Source passage.
Shakira, Lady Caine, (née Baksh; born 23 February 1947) is a Guyanese former actress and fashion model. She is married to English actor Michael Caine.

Early life

Shakira was born on 23 February 1947 in British Guiana (present-day Guyana) to Muslim Indian parents. Her mother was a dressmaker, and she aspired to follow in her footsteps and became a fashion designer.

Modeling and acting career

At the age of 19, while working as a secretary, she was urged by her employer to enter the 1967 Miss Guyana contest, which she won. She later earned third-place in the 1967 Miss World contest held in London, where she decided to stay to launch a career in modelling.

Baksh appeared in several films, including Some Girls Do (1969), Carry On Again Doctor (1969), Toomorrow (1970), Son of Dracula (1974) and, with her husband, The Man Who Would Be King (1975). She also appeared in two episodes of the science fiction TV series UFO. She auditioned for the part of the Doctor Who companion Jo Grant, alongside third Doctor Jon Pertwee in June 1970.

Personal life

After seeing Baksh in a British television advertisement for Maxwell House coffee in 1971, Michael Caine became obsessed with finding the woman he considered to be "the most beautiful... he had ever seen." From a friend in the advertising business, he discovered that she lived only a few miles from him in London. The couple were married at the Algiers Hotel on 8 January 1973, and have one daughter, Natasha.

Aim 1.
Return every line of the rows below that contains the string "kern", copying each line as it appears.

Materials provided.

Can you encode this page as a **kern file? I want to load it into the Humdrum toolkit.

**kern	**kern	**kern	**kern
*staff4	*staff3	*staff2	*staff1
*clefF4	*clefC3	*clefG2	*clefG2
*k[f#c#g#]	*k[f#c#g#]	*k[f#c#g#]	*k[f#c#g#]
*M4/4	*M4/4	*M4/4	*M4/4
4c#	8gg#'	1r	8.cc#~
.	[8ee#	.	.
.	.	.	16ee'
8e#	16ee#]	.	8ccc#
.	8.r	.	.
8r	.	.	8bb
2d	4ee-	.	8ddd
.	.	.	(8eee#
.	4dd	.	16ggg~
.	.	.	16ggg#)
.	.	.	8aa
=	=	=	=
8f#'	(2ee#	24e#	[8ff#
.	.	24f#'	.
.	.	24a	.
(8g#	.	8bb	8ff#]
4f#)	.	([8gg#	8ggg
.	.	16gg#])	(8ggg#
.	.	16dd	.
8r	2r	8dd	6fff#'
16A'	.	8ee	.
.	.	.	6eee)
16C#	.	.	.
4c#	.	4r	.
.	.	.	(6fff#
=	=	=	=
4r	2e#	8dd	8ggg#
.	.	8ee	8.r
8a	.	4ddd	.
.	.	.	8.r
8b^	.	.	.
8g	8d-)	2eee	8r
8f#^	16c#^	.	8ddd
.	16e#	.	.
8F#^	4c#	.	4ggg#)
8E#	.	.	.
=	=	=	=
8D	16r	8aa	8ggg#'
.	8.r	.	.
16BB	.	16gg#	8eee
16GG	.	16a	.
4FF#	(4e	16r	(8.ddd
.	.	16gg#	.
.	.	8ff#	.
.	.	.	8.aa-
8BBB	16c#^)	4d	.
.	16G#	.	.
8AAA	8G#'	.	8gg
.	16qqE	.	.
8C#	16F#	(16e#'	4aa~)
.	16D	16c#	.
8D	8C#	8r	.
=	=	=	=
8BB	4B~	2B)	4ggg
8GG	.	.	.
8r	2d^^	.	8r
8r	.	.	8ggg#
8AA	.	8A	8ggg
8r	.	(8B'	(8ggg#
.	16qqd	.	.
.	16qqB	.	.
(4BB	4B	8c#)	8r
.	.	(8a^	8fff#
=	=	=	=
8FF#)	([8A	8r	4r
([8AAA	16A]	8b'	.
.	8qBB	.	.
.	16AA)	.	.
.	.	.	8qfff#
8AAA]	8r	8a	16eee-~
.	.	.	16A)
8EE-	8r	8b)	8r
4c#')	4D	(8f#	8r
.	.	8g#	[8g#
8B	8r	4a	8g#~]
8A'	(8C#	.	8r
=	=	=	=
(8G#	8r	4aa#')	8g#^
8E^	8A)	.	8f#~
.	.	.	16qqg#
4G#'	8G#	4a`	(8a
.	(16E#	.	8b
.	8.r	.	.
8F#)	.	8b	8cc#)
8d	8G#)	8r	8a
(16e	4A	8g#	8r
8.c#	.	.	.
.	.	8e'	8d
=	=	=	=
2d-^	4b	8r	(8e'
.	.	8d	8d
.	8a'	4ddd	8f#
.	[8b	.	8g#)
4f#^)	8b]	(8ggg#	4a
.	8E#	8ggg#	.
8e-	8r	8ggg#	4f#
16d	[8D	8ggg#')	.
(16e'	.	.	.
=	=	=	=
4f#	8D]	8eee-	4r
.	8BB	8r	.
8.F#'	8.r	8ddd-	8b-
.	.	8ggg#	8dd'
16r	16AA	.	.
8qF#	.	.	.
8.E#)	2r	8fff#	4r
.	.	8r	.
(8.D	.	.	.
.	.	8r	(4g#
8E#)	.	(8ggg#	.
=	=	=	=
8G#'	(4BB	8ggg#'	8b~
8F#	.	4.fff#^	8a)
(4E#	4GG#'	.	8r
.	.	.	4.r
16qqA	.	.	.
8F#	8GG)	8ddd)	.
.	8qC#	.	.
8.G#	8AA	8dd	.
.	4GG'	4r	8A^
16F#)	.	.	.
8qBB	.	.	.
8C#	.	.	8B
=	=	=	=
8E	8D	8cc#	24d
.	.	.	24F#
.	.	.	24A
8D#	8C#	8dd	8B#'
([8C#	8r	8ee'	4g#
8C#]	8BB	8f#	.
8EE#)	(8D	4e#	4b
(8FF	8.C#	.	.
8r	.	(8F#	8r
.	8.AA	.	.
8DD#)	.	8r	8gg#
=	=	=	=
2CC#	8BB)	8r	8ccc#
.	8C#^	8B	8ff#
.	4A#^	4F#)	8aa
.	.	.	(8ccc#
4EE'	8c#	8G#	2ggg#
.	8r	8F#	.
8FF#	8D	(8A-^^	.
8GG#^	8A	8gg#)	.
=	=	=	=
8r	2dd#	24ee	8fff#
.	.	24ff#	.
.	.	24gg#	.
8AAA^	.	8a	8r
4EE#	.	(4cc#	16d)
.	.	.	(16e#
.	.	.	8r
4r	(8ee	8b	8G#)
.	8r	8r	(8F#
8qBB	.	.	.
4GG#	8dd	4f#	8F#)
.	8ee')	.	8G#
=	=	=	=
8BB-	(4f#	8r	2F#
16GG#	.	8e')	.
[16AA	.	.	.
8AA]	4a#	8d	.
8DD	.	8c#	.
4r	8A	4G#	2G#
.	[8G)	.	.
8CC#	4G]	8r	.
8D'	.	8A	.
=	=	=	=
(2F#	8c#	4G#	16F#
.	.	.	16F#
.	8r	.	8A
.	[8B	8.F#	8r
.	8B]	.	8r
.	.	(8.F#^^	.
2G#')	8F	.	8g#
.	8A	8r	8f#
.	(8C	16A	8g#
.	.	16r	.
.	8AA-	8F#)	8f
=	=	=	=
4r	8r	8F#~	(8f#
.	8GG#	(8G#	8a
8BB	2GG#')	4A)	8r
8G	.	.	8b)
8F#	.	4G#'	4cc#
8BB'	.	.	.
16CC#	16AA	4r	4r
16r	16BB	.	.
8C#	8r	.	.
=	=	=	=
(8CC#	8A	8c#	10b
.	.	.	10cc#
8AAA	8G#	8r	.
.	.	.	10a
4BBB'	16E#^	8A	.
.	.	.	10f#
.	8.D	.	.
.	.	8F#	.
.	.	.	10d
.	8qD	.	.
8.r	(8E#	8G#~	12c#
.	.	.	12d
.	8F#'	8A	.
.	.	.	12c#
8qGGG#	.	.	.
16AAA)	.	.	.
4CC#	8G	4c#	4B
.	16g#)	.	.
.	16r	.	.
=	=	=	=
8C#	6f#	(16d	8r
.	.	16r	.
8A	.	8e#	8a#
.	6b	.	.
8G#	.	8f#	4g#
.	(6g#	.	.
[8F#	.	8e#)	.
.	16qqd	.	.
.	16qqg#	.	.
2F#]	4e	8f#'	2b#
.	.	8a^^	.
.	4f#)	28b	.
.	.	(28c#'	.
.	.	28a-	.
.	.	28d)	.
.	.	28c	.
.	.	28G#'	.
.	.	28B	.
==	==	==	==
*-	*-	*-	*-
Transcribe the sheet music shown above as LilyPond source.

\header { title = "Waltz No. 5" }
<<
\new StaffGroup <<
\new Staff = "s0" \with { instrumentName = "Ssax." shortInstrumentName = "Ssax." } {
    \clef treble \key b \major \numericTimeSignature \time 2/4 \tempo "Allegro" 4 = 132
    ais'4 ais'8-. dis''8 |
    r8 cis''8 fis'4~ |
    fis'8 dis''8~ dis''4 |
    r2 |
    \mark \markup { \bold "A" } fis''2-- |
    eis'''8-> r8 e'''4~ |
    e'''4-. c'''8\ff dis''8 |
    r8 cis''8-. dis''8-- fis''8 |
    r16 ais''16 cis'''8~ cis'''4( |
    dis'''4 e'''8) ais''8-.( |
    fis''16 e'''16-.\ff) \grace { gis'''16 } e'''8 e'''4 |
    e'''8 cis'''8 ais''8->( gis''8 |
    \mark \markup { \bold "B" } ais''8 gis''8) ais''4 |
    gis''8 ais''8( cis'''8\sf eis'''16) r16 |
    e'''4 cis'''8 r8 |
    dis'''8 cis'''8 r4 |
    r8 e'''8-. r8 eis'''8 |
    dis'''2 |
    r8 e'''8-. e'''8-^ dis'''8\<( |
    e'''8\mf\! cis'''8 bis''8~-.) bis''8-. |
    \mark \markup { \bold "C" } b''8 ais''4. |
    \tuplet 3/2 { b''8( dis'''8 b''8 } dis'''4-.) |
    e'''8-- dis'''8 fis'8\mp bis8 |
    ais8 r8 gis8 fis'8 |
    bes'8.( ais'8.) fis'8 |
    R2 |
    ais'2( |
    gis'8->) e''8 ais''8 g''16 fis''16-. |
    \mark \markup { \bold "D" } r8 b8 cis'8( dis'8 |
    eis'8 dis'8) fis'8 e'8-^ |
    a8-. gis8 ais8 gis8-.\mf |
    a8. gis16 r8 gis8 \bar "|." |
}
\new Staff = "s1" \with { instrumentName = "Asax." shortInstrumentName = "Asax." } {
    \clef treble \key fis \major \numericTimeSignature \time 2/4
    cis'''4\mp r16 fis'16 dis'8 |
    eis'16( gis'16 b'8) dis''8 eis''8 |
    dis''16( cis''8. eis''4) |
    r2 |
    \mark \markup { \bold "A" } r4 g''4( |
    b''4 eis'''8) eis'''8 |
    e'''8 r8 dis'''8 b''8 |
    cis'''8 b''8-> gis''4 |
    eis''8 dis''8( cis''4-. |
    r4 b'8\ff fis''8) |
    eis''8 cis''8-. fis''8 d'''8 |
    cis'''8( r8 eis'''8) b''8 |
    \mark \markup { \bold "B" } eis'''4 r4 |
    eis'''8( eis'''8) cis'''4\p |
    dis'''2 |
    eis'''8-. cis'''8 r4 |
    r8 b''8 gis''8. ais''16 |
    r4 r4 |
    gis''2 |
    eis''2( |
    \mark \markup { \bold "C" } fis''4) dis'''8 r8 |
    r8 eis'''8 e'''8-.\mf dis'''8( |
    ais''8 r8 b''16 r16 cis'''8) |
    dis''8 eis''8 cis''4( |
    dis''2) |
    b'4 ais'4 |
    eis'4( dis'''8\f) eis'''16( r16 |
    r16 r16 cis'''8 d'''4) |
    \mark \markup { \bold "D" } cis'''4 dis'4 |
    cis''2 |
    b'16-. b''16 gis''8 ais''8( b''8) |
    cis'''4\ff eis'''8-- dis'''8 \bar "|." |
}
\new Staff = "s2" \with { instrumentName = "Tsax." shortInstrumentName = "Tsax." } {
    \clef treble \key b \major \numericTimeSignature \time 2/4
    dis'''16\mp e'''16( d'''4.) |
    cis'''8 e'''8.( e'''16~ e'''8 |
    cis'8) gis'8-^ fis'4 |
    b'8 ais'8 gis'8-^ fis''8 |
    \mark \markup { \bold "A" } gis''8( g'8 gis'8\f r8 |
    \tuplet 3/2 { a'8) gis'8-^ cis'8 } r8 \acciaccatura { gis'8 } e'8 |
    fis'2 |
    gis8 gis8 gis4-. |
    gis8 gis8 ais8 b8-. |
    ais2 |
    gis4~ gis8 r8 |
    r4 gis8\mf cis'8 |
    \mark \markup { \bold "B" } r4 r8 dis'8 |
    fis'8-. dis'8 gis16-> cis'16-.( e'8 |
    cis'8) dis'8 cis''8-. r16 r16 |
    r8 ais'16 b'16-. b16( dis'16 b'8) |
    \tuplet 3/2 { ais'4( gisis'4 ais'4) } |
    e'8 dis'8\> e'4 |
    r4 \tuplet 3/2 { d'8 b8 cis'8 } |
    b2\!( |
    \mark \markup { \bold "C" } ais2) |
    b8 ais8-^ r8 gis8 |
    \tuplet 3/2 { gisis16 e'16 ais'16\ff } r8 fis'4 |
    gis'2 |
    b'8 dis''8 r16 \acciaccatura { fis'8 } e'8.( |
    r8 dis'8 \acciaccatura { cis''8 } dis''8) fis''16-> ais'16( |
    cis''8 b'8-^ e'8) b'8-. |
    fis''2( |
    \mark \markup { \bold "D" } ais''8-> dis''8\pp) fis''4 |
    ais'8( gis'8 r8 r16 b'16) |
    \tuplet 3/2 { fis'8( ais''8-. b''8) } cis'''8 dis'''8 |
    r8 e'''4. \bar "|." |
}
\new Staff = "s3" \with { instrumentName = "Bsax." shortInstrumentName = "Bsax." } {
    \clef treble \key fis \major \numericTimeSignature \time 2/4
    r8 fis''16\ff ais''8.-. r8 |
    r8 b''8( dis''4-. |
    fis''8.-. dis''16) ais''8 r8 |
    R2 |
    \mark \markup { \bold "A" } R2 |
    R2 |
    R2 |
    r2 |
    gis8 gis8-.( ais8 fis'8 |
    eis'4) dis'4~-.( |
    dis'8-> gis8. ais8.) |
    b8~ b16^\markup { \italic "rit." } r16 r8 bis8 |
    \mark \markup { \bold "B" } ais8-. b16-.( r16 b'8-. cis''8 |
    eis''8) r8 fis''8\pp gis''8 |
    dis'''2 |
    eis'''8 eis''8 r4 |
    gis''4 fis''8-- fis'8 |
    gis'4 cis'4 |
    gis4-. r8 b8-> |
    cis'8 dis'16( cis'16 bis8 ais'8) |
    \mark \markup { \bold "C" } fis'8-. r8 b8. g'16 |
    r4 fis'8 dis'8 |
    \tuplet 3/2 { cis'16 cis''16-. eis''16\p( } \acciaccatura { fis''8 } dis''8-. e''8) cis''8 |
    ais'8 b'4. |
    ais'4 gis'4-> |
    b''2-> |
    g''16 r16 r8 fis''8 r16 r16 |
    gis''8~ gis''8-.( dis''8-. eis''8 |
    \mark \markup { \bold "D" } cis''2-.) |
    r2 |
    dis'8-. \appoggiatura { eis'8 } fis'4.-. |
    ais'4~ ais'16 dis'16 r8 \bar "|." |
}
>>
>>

Aim 2.
Restate the passage about Shakira, Lady Caine, word for word in its entirety.

Correct response 1.
Can you encode this page as a **kern file? I want to load it into the Humdrum toolkit.
**kern	**kern	**kern	**kern

Correct response 2.
Shakira, Lady Caine, (née Baksh; born 23 February 1947) is a Guyanese former actress and fashion model. She is married to English actor Michael Caine.

Early life

Shakira was born on 23 February 1947 in British Guiana (present-day Guyana) to Muslim Indian parents. Her mother was a dressmaker, and she aspired to follow in her footsteps and became a fashion designer.

Modeling and acting career

At the age of 19, while working as a secretary, she was urged by her employer to enter the 1967 Miss Guyana contest, which she won. She later earned third-place in the 1967 Miss World contest held in London, where she decided to stay to launch a career in modelling.

Baksh appeared in several films, including Some Girls Do (1969), Carry On Again Doctor (1969), Toomorrow (1970), Son of Dracula (1974) and, with her husband, The Man Who Would Be King (1975). She also appeared in two episodes of the science fiction TV series UFO. She auditioned for the part of the Doctor Who companion Jo Grant, alongside third Doctor Jon Pertwee in June 1970.

Personal life

After seeing Baksh in a British television advertisement for Maxwell House coffee in 1971, Michael Caine became obsessed with finding the woman he considered to be "the most beautiful... he had ever seen." From a friend in the advertising business, he discovered that she lived only a few miles from him in London. The couple were married at the Algiers Hotel on 8 January 1973, and have one daughter, Natasha.